**DIRECTIONS**
For each line of the data that includes the word "Figure", copy the line.

**SOURCE DATA**
────────────────────
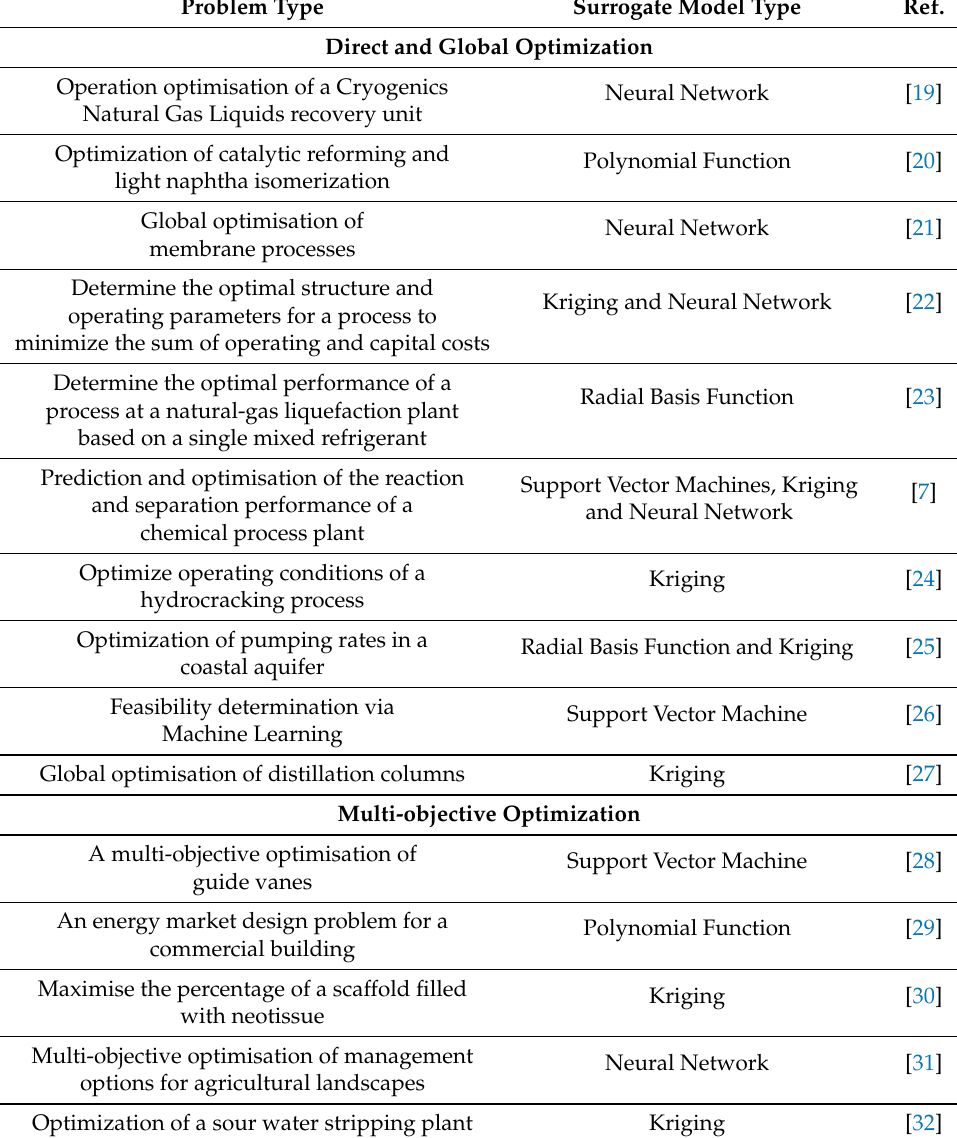
Table 2. The applied surrogate model types for different application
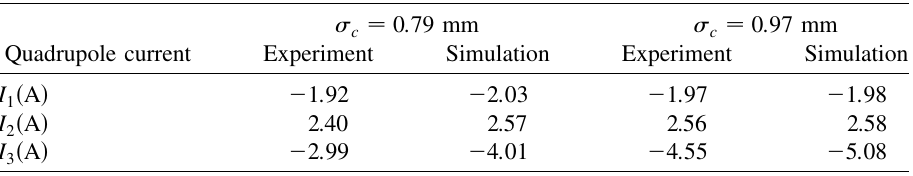
. I is the current of the skew quadrupole S c i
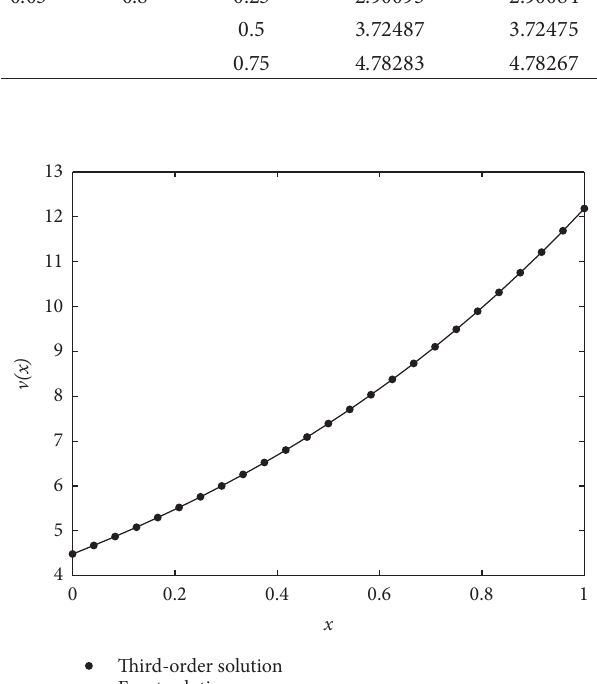
Figure 6: Convergence of third-order solution of V (𝑥,𝑦, 𝑡) at 𝑡 = 𝑦 = 1 . solutions for fractional equations converge. Results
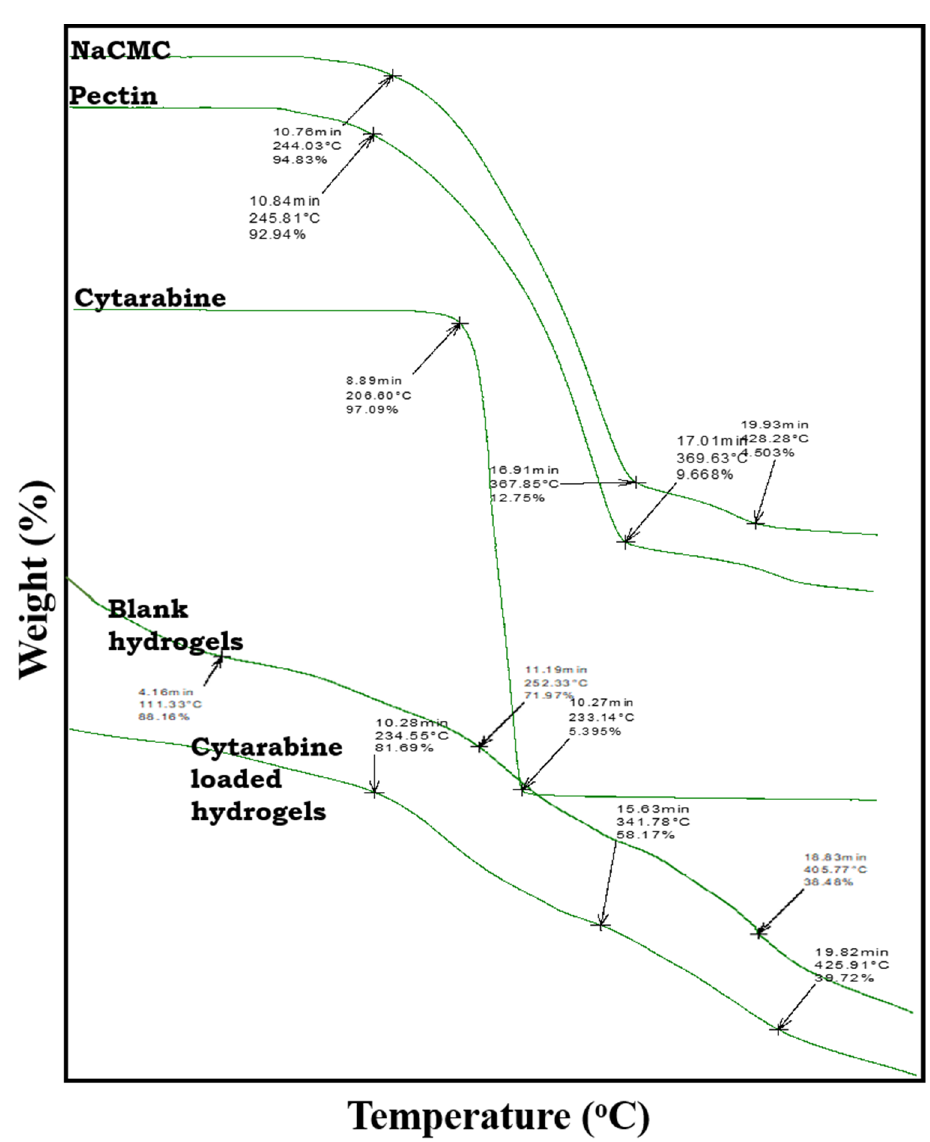
Figure 4. TGA thermograms of Na-CMC, pectin, cytarabine, blank hydrogel, and cytarabine- loaded hydrogel.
────────────────────
**RESPONSE**
Figure 6: Convergence of third-order solution of V (𝑥,𝑦, 𝑡) at 𝑡 = 𝑦 = 1 . solutions for fractional equations converge. Results
Figure 4. TGA thermograms of Na-CMC, pectin, cytarabine, blank hydrogel, and cytarabine- loaded hydrogel.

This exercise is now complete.